On Thursday,
essential healthcare workers are walking out on a for-profit corporation that
refuses to put people before profits. Caregivers are seeking livable wages,
affordable health insurance, quality care for their residents, and an end to
management’s unlawful threats and intimidation.
Tomorrow
morning (9/17), more than 50 nursing home workers represented by 1199SEIU,
United Healthcare Workers East, at Highland Park Nursing Home in Wellsville, NY
will walk out to protest management’s unlawful threats and intimidation tactics
and the lack of a collective bargaining agreement. For more than two years,
workers have tried to reach a deal with management that includes basic union
protections, fair wages, affordable health insurance, and training
opportunities but have been ignored.
“In 2018 we
voted to join in union because we felt we were being mistreated,” says Maggie
Phillips, a Certified Nursing Assistant at Highland Park. “For 25 months we
have met and bargaining with our corporate employer all the while dealing with
threats, intimidation, and our co-workers getting suspended.
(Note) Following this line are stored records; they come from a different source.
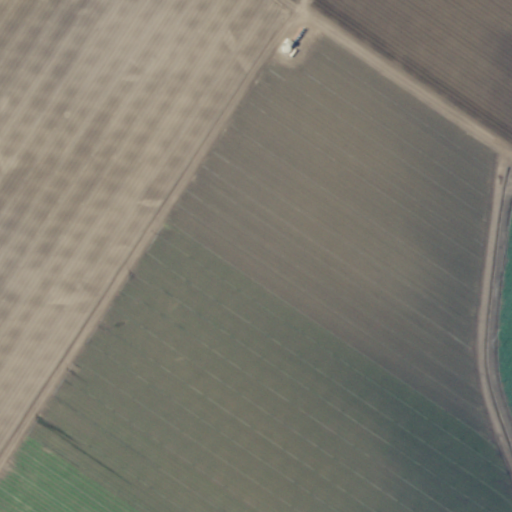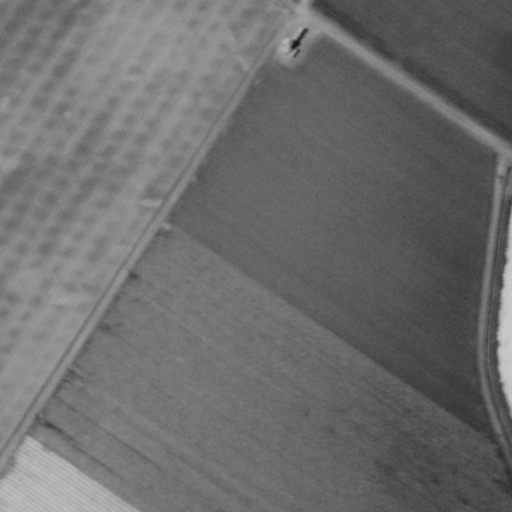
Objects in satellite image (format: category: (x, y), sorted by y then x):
road: (397, 84)
crop: (256, 256)
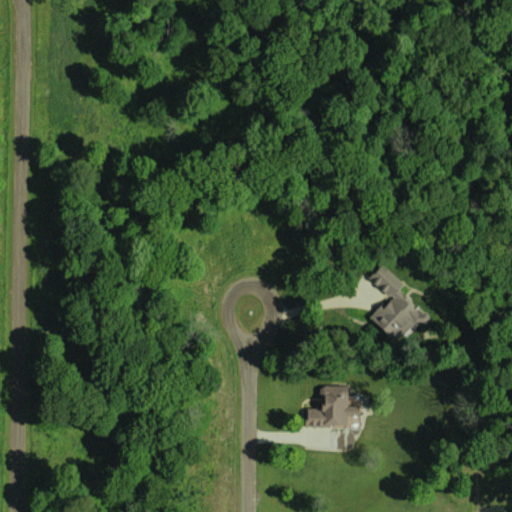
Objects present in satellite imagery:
road: (437, 101)
road: (18, 256)
road: (321, 309)
building: (392, 310)
road: (258, 341)
building: (328, 407)
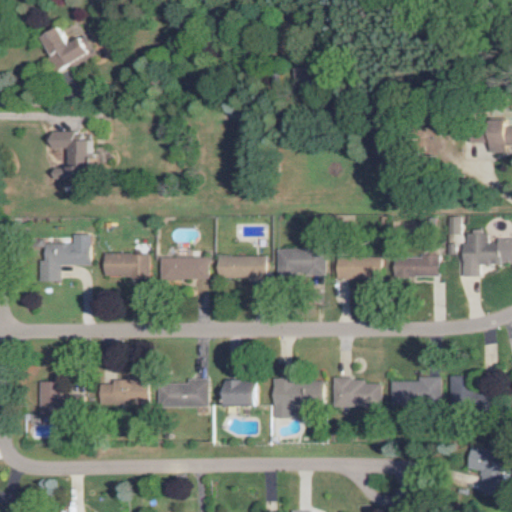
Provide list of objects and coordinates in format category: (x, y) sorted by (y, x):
building: (69, 50)
road: (50, 114)
building: (501, 139)
building: (78, 153)
road: (491, 193)
building: (483, 252)
building: (70, 254)
building: (301, 262)
building: (128, 264)
building: (419, 265)
building: (244, 266)
building: (186, 267)
building: (361, 267)
road: (257, 332)
road: (3, 348)
building: (464, 386)
building: (127, 391)
building: (421, 391)
building: (244, 392)
building: (359, 392)
building: (185, 393)
building: (300, 396)
building: (60, 399)
road: (197, 468)
building: (492, 468)
building: (305, 511)
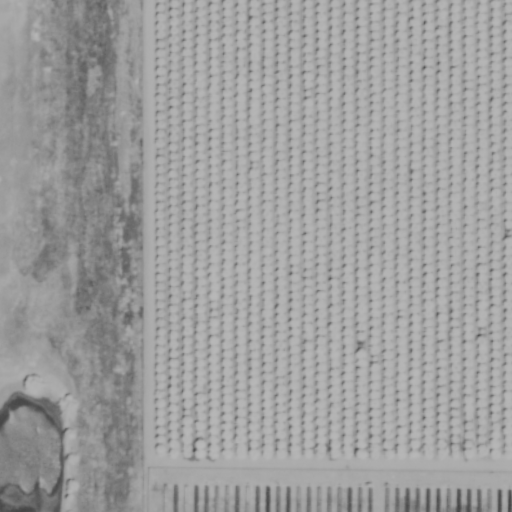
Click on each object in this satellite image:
crop: (255, 256)
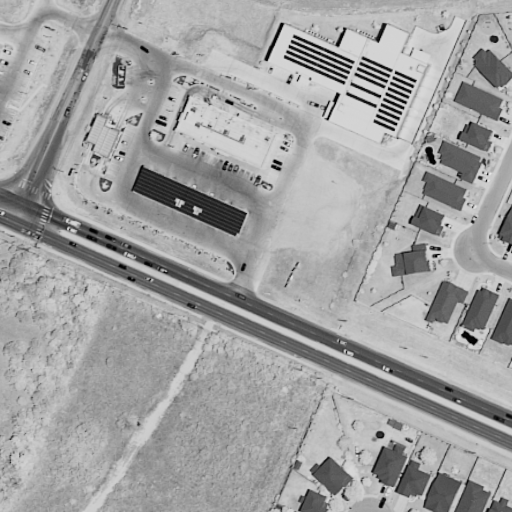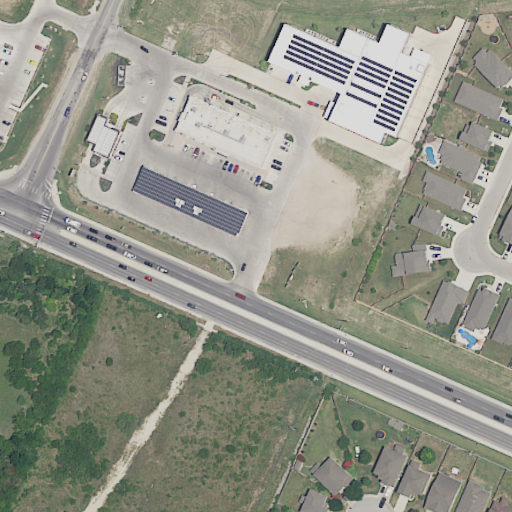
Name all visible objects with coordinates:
road: (46, 7)
road: (15, 34)
road: (32, 34)
building: (492, 67)
building: (357, 76)
building: (359, 76)
building: (480, 100)
building: (479, 101)
road: (268, 102)
road: (65, 108)
building: (228, 131)
building: (227, 132)
building: (477, 135)
building: (103, 136)
building: (104, 136)
building: (461, 160)
building: (460, 161)
road: (206, 176)
building: (444, 191)
building: (444, 191)
road: (119, 196)
gas station: (192, 202)
building: (192, 202)
road: (490, 203)
road: (1, 210)
traffic signals: (19, 217)
building: (429, 219)
building: (508, 228)
building: (507, 229)
building: (410, 262)
building: (411, 262)
road: (490, 262)
road: (246, 282)
building: (446, 301)
building: (446, 302)
building: (480, 309)
road: (256, 319)
building: (505, 325)
road: (158, 411)
building: (389, 463)
building: (390, 466)
building: (332, 476)
building: (334, 476)
building: (415, 481)
building: (416, 483)
building: (443, 493)
building: (442, 494)
building: (474, 498)
building: (472, 501)
building: (313, 502)
building: (316, 502)
building: (499, 506)
building: (499, 506)
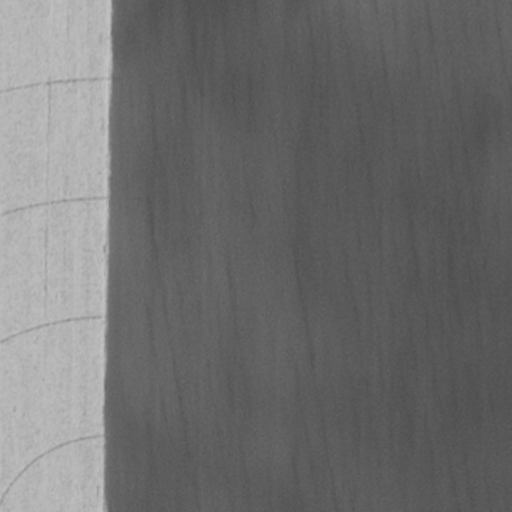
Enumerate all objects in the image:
crop: (255, 255)
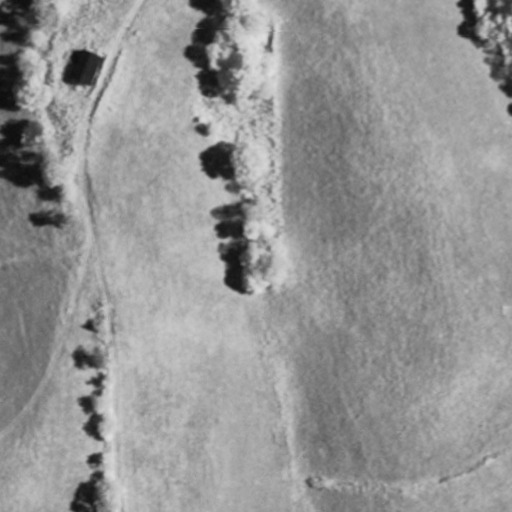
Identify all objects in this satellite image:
building: (90, 69)
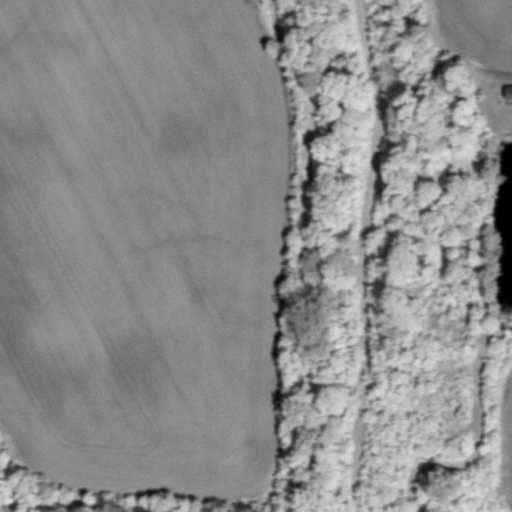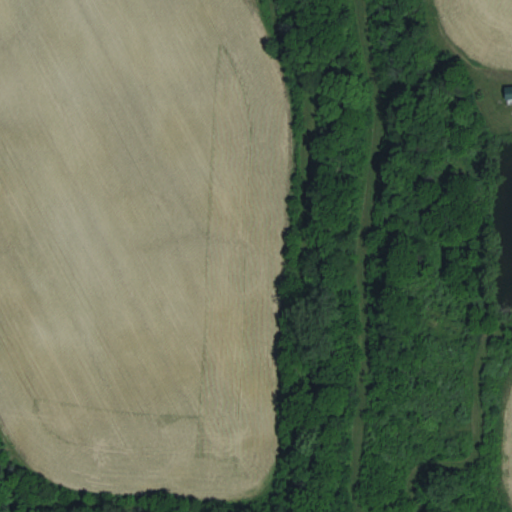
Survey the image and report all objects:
building: (509, 92)
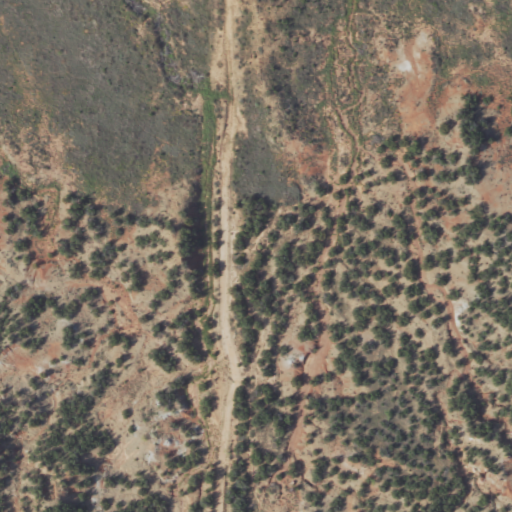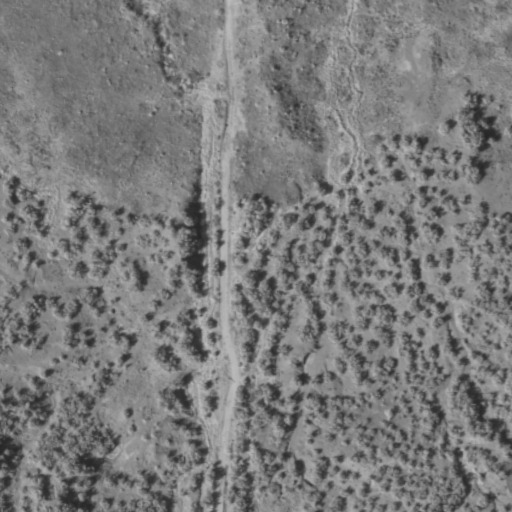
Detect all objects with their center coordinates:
road: (194, 256)
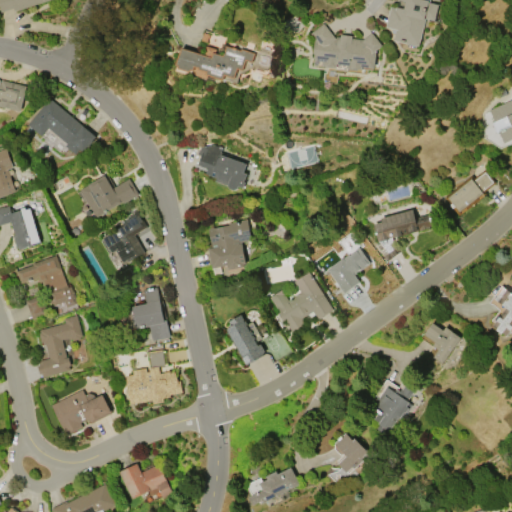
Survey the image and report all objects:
building: (16, 4)
building: (16, 4)
building: (409, 20)
building: (410, 20)
building: (511, 21)
road: (186, 31)
road: (75, 34)
building: (343, 49)
building: (343, 50)
building: (215, 60)
building: (216, 62)
building: (11, 94)
building: (11, 95)
building: (503, 118)
building: (61, 126)
building: (61, 126)
building: (221, 166)
building: (221, 167)
building: (5, 174)
building: (5, 174)
building: (470, 190)
building: (469, 191)
building: (106, 194)
building: (106, 194)
building: (401, 223)
building: (400, 224)
building: (20, 225)
building: (20, 226)
building: (126, 237)
building: (125, 238)
road: (176, 240)
building: (227, 244)
building: (227, 244)
building: (347, 268)
building: (348, 269)
building: (49, 279)
building: (47, 286)
building: (301, 302)
building: (301, 302)
building: (35, 307)
building: (502, 310)
building: (504, 311)
building: (150, 314)
building: (151, 314)
building: (245, 339)
building: (244, 340)
building: (440, 340)
building: (441, 340)
road: (340, 344)
building: (57, 345)
building: (57, 345)
building: (156, 359)
building: (152, 381)
building: (151, 385)
building: (390, 404)
building: (391, 406)
building: (79, 409)
building: (79, 410)
road: (306, 414)
building: (349, 451)
building: (349, 452)
building: (338, 474)
building: (143, 480)
building: (144, 481)
building: (274, 485)
building: (274, 485)
building: (86, 502)
building: (87, 502)
building: (0, 503)
building: (0, 504)
building: (9, 510)
building: (10, 510)
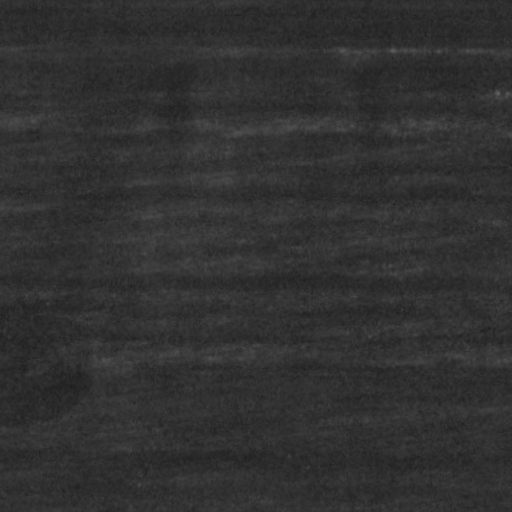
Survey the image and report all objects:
crop: (255, 255)
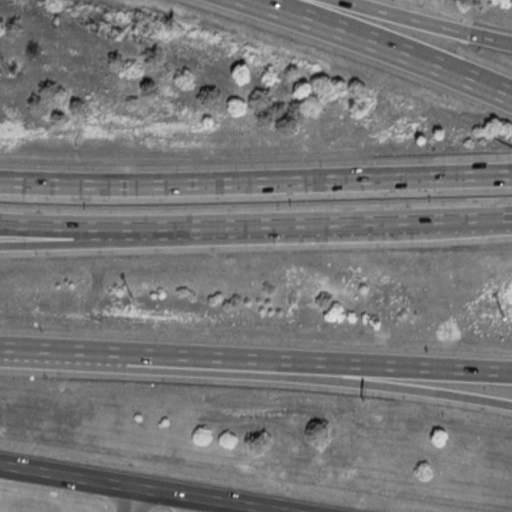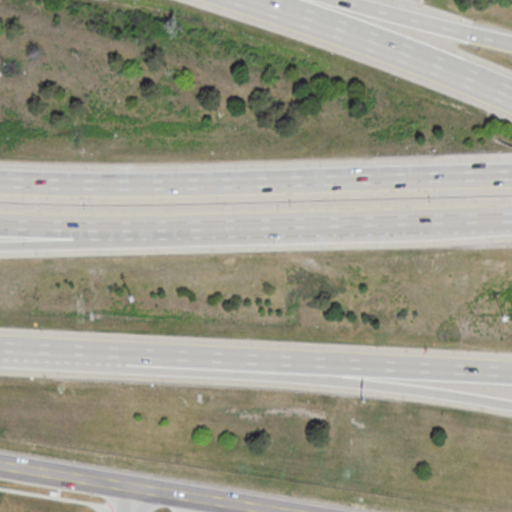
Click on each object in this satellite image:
road: (409, 19)
road: (392, 49)
road: (256, 180)
road: (373, 220)
road: (198, 224)
road: (80, 226)
road: (256, 240)
road: (53, 354)
road: (309, 365)
road: (310, 376)
road: (66, 475)
road: (132, 499)
road: (208, 499)
road: (186, 504)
What we want is
simple - more money to take care of our families and affordable health
insurance so that we can take care of ourselves and our residents. With all
that is going on, refusing good health care to nursing workers is absolutely
inhumane!”
Highland
Park is owned by Excelsior Group, LLC, a New York metropolitan area for-profit
corporation with no ties to Wellsville or the people that live here. Highland
Park staff, however, are from this community. They are our neighbors, our
friends, and our family members. More than that, they are the people that we
trust to care for our loved ones in the nursing home.
“Our
decision to strike was not something that we came to easily. It is a last
resort after more than two years of negotiations,” says Ellen Drew, a Licensed
Practical Nurse at Highland Park. “While our employer likes to call us
‘irresponsible’ for taking action, we love our residents and feel that it would
be irresponsible not to strike to protect them. Only by winning better wages
and healthcare we can afford will they have a chance at receiving the quality
and continuity of care they deserve.”
The two-day
strike will commence at 6:30am on Thursday, September 17 and healthcare workers
plan to return to work on Saturday, September 19.